• _TASK TO CARRY OUT_: Copy out the lines below word for word, without the pictures.

• _RECORD EXTRACTS_:
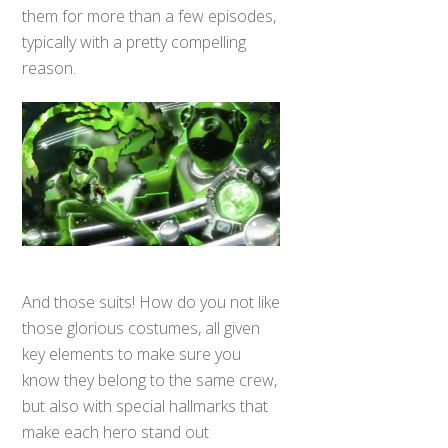
them for more than a few episodes,
typically with a pretty compelling
reason.
And those suits! How do you not like
those glorious costumes, all given
key elements to make sure you
know they belong to the same crew,
but also with special hallmarks that
make each hero stand out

• _OUTPUT BELOW_:
them for more than a few episodes,
typically with a pretty compelling
reason.
And those suits! How do you not like
those glorious costumes, all given
key elements to make sure you
know they belong to the same crew,
but also with special hallmarks that
make each hero stand out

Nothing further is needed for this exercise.